══ DATASET EXTRACT ══

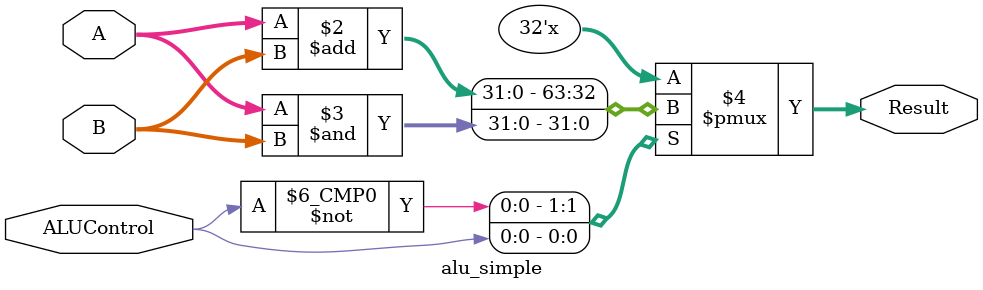
<source format=sv>
`timescale 1ns / 1ps


module alu_simple#(
    parameter   DATAWIDTH = 32	
)(
    input  logic [DATAWIDTH - 1:0]  A           ,
    input  logic [DATAWIDTH - 1:0]  B           ,
    input  logic                    ALUControl  , // 0:add 1:and
    output logic [DATAWIDTH - 1:0]  Result       
);

    always_comb begin // 计算结果Result和进位标志位C
        case (ALUControl)
            1'b0: begin // 计算加法
                Result = A + B;
            end
            1'b1: begin // 计算位与
                Result = A & B;
            end
            default: begin
                Result = {DATAWIDTH{1'b0}};
            end
        endcase
    end

endmodule

</source>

═══

WHAT THE EXERCISE ASKS — Search the records for the word "begin". Copy each line where it appears.

WRITTEN SOLUTION —
    always_comb begin // 计算结果Result和进位标志位C
            1'b0: begin // 计算加法
            1'b1: begin // 计算位与
            default: begin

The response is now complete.